§ Dataset records:
════════════════

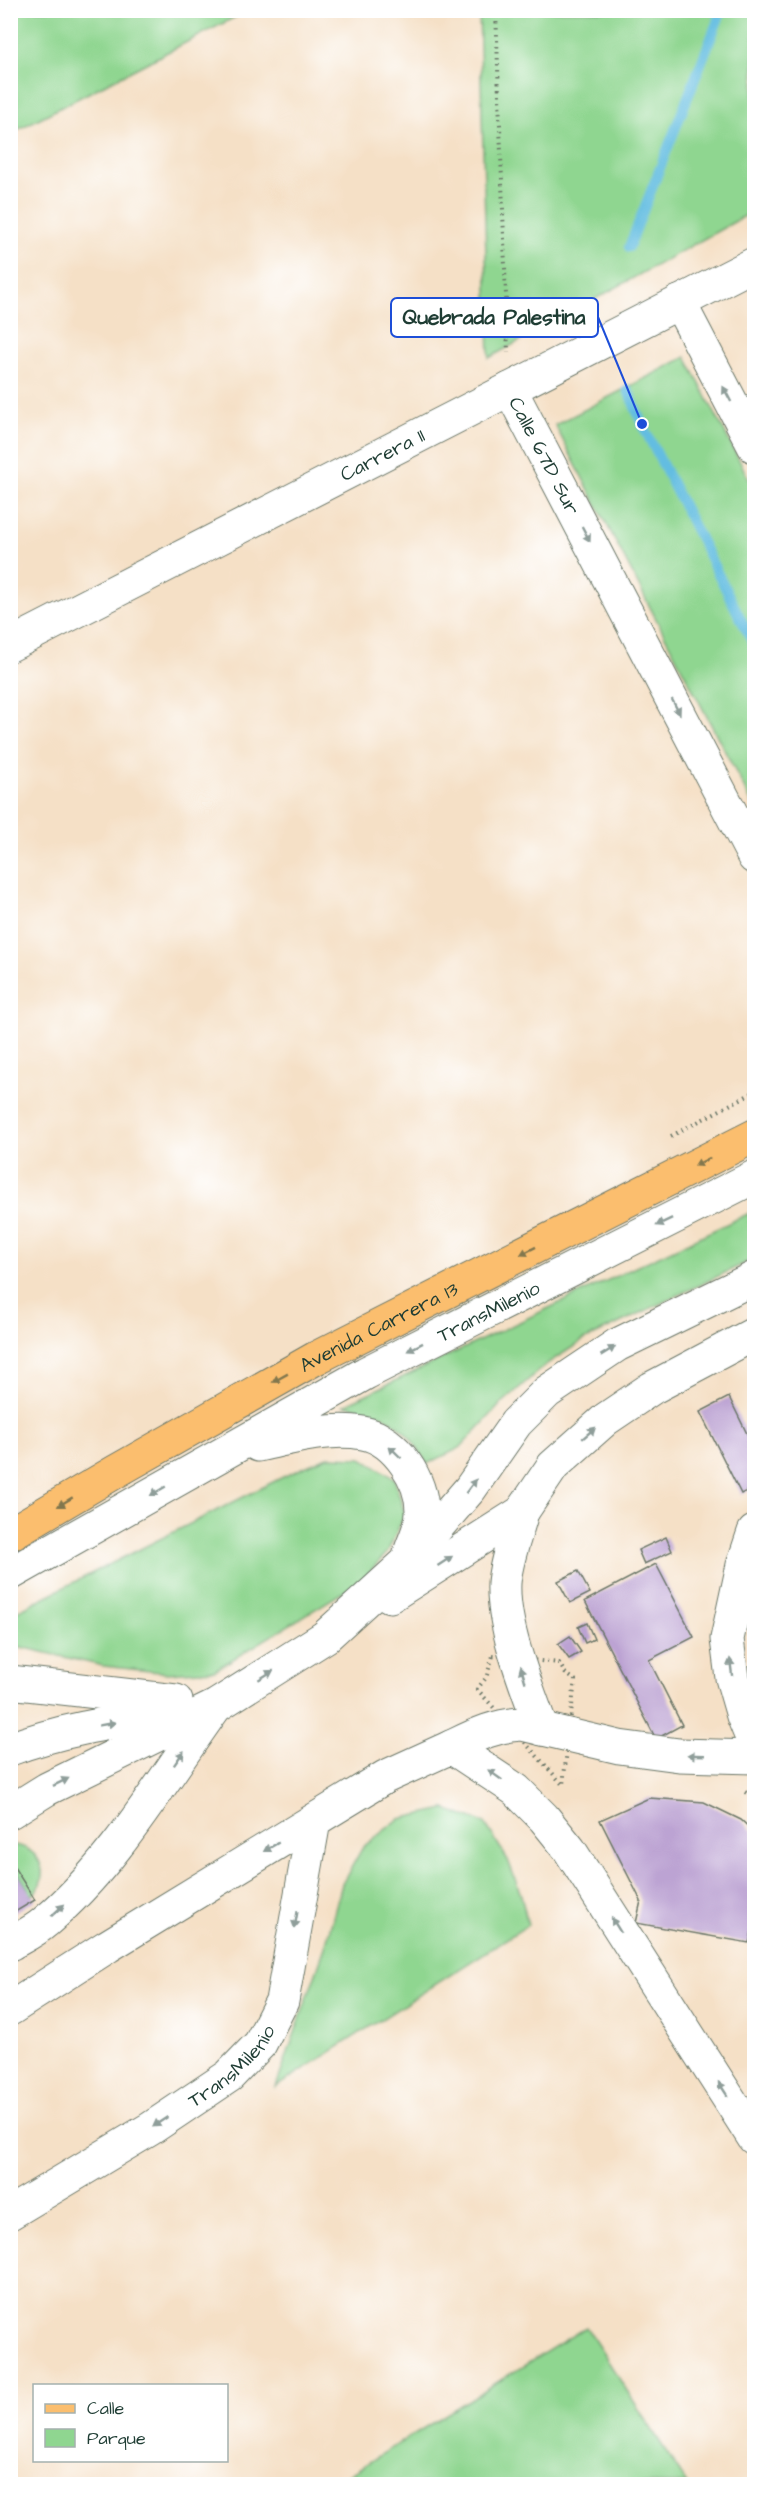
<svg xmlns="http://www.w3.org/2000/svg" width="765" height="2495" font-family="'Architects Daughter',sans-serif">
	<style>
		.green { fill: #8fd690; stroke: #578a62; stroke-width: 1.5 }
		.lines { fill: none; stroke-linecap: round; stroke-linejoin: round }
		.stream { stroke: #63bde1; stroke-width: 10 }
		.building { fill: #bca3d3 }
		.minor-casing { stroke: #6a7667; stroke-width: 35 }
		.major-casing { stroke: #6a7667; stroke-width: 35 }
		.path { stroke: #6a7667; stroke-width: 4; stroke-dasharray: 1.5 4.5; stroke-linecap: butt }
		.minor { stroke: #fff; stroke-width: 33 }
		.major { stroke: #fbbe6e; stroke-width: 33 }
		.oneway { fill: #8f9e9a }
		.oneway2 { fill: #82774e }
		.labels { text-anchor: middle; stroke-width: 6; stroke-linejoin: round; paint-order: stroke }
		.street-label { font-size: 20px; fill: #1f3d34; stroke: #fff }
		.leader { fill: none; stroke: #1d4ed8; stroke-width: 2 }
		.callout-dot { fill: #1d4ed8; stroke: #fff; stroke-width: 2 }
		.callout { fill: #fff; stroke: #1d4ed8; stroke-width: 2 }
		.callout-label { font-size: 21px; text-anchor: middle; font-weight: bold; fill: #1f3d34 }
	</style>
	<rect width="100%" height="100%" fill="#fff"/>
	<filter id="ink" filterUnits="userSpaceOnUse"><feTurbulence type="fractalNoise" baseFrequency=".0167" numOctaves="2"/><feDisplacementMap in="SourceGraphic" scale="12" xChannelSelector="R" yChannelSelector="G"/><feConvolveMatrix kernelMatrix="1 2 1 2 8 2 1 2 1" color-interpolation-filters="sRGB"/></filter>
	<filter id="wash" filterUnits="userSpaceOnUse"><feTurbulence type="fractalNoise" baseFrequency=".008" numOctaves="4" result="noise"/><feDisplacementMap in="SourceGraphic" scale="24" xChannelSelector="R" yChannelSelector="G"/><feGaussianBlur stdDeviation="1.35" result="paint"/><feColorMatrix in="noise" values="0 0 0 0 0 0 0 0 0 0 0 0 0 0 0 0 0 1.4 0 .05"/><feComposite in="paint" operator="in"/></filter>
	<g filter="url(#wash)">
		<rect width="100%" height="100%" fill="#f5e0c6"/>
		<!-- green -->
		<g class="green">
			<path d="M 11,10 L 247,10 L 247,11 L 11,133 Z"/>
			<path d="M 479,11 L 754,11 L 754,211 L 489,358 Z"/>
			<path d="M 686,357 L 754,489 L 754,807 L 555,425 Z"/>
			<path d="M 754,1211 L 754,1259 L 584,1340 L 545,1365 L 500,1405 L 460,1448 L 427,1464 C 406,1425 387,1412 344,1405 Z"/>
			<path d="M 327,1457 L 362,1458 L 394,1478 L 405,1514 L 387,1553 L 360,1582 L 215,1670 L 168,1673 L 103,1666 L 21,1647 L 11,1646 L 11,1614 L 285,1476 Z"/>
			<path d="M 445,1809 L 485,1823 L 508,1860 L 521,1895 L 528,1925 L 276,2087 L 325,1947 L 342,1884 L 363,1847 L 399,1819 Z"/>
			<path d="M 11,1845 C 39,1845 53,1875 32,1896 L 11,1861 Z"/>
			<path d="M 586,2327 L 687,2484 L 334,2484 Z"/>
		</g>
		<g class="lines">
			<!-- stream -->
			<g class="stream">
				<path d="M 629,247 L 722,10"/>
				<path d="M 628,390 L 642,424 L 754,645"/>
			</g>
		</g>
		<g id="blocks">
			<!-- building -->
			<g class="building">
				<path d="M 729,1397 L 754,1448 L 754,1487 L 741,1494 L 700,1412 Z"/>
				<path d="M 666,1537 L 672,1551 L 644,1564 L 638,1550 Z"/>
				<path d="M 656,1564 L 694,1637 L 649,1660 L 682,1725 L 656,1739 L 585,1601 Z"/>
				<path d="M 578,1571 L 590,1593 L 570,1603 L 558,1581 Z"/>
				<path d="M 587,1623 L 594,1639 L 585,1643 L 578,1627 Z"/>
				<path d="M 570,1636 L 581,1652 L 569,1659 L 558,1644 Z"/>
				<path d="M 649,1798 L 704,1802 L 741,1820 L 754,1832 L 754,1923 L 749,1943 L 636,1923 L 641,1901 L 600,1820 Z"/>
				<path d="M 10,1861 L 35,1900 L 10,1915 Z"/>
			</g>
		</g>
	</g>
	<g filter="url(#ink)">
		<use href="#blocks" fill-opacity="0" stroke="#6a7667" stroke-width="1.5"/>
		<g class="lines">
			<defs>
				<g id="minor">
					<path d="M 679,302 L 754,446"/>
					<path id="s1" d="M 510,389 L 754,857"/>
					<path id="s2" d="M 10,645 L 754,264"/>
					<path d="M 258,1445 C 291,1438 329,1427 363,1433 C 396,1439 423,1481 422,1513 C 422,1526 414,1540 410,1553"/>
					<path d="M 522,1512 C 516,1535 506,1559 504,1583 C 502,1627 527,1688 542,1729"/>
					<path d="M 754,1532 L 743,1565 L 727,1639 L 732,1678 L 743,1716 L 754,1743"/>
					<path id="s3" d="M 10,1574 L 366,1373 L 754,1177"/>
					<path d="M 390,1596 L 522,1512 L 553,1466 L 606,1419 L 652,1388 L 754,1334"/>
					<path d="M 10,1682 L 176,1701"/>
					<path d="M 451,1747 C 474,1736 495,1725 522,1724 L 619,1747 L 679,1755 L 754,1757"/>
					<path d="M 10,1749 C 65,1728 122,1721 179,1712"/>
					<path d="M 10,1812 L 47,1789 L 216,1706 L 325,1637 L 406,1563 L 470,1489 L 516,1423 L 547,1392 L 617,1345 L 754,1278"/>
					<path d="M 10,1944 C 22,1937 35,1931 45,1922 C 114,1864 161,1782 213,1710"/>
					<path d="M 10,2009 L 108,1946 L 385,1777 L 451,1747 L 516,1790 L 544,1818 L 569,1849 L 754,2138"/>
					<path id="s4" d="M 10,2213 L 150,2129 L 229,2076 L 260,2044 L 282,2001 L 314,1821"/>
				</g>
				<g id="major">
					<path id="s5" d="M 10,1534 L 115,1472 L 316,1358 L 754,1136"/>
				</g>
			</defs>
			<!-- minor casing -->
			<use href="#minor" class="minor-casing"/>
			<!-- major casing -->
			<use href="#major" class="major-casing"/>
			<!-- path -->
			<g class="path">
				<path d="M 496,10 L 508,353"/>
				<path d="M 671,1136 L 754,1092"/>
				<path d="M 493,1656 L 559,1663 L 565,1673 L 575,1680 L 563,1785 L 477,1689 L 486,1678 Z"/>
				<path d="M 745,1792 L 754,1798"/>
			</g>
			<!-- minor -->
			<use href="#minor" class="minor"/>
			<!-- major -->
			<use href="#major" class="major"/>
		</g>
		<!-- one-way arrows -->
		<defs><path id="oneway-solid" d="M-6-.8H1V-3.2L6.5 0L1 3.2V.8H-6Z" transform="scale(1.5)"/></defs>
		<g class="oneway">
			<use href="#oneway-solid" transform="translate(727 394) rotate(-118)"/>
			<use href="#oneway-solid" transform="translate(586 534) rotate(62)"/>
			<use href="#oneway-solid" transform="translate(676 707) rotate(62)"/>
			<use href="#oneway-solid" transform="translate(664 1222) rotate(154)"/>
			<use href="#oneway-solid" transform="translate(415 1347) rotate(153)"/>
			<use href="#oneway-solid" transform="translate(608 1351) rotate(-32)"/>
			<use href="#oneway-solid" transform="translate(589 1433) rotate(-41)"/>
			<use href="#oneway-solid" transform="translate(395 1452) rotate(-136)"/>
			<use href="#oneway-solid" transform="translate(471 1486) rotate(-53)"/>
			<use href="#oneway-solid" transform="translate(158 1491) rotate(150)"/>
			<use href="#oneway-solid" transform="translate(445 1561) rotate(-33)"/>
			<use href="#oneway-solid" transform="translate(731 1667) rotate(-97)"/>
			<use href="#oneway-solid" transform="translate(523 1674) rotate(-106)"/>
			<use href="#oneway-solid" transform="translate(266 1675) rotate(-32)"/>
			<use href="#oneway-solid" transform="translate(107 1724) rotate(-10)"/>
			<use href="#oneway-solid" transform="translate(696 1755) rotate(-178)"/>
			<use href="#oneway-solid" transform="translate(179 1758) rotate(-55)"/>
			<use href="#oneway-solid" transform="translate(495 1775) rotate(-144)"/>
			<use href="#oneway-solid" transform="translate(61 1782) rotate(-26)"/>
			<use href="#oneway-solid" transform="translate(271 1847) rotate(149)"/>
			<use href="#oneway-solid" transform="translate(58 1910) rotate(-42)"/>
			<use href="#oneway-solid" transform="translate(296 1920) rotate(100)"/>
			<use href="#oneway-solid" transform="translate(616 1925) rotate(-122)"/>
			<use href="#oneway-solid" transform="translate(723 2089) rotate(-123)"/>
			<use href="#oneway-solid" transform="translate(160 2122) rotate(146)"/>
		</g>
		<g class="oneway2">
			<use href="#oneway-solid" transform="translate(702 1162) rotate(153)"/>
			<use href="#oneway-solid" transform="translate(528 1251) rotate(153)"/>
			<use href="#oneway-solid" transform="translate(280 1378) rotate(151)"/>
			<use href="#oneway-solid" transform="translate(65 1502) rotate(149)"/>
		</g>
	</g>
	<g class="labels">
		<!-- street labels -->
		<g class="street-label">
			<text dy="7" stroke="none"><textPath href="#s2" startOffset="418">Carrera 11</textPath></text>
			<text dy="7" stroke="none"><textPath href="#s1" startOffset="75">Calle 67D Sur</textPath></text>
			<text dy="7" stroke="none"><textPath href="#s3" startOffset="546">TransMilenio</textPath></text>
			<text dy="7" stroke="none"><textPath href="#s5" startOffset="423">Avenida Carrera 13</textPath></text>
			<text dy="7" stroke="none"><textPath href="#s4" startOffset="267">TransMilenio</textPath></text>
		</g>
	</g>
	<!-- callouts -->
	<path class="leader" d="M642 424L598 317"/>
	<circle class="callout-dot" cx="642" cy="424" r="6"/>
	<rect class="callout" x="391" y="298" width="207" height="39" rx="6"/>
	<g class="callout-label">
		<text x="494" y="324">Quebrada Palestina</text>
	</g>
	<!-- margin -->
	<rect width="765" height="2495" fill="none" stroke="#fff" stroke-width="36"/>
	<!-- legend -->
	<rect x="33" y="2384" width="195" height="78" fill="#ffffff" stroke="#a5b1ae" stroke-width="1.5"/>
	<rect x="45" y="2404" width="30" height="9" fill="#fbbe6e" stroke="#a5b1ae" stroke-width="1.5"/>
	<text x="87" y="2414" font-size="18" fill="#1f3d34">Calle</text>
	<rect x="45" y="2429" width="30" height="18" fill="#8fd690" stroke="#a5b1ae" stroke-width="1.5"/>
	<text x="87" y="2444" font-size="18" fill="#1f3d34">Parque</text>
</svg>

════════════════

Scan the material above. Copy each line that holds the word "numOctaves".

§ Answer to this exercise:
	<filter id="ink" filterUnits="userSpaceOnUse"><feTurbulence type="fractalNoise" baseFrequency=".0167" numOctaves="2"/><feDisplacementMap in="SourceGraphic" scale="12" xChannelSelector="R" yChannelSelector="G"/><feConvolveMatrix kernelMatrix="1 2 1 2 8 2 1 2 1" color-interpolation-filters="sRGB"/></filter>
	<filter id="wash" filterUnits="userSpaceOnUse"><feTurbulence type="fractalNoise" baseFrequency=".008" numOctaves="4" result="noise"/><feDisplacementMap in="SourceGraphic" scale="24" xChannelSelector="R" yChannelSelector="G"/><feGaussianBlur stdDeviation="1.35" result="paint"/><feColorMatrix in="noise" values="0 0 0 0 0 0 0 0 0 0 0 0 0 0 0 0 0 1.4 0 .05"/><feComposite in="paint" operator="in"/></filter>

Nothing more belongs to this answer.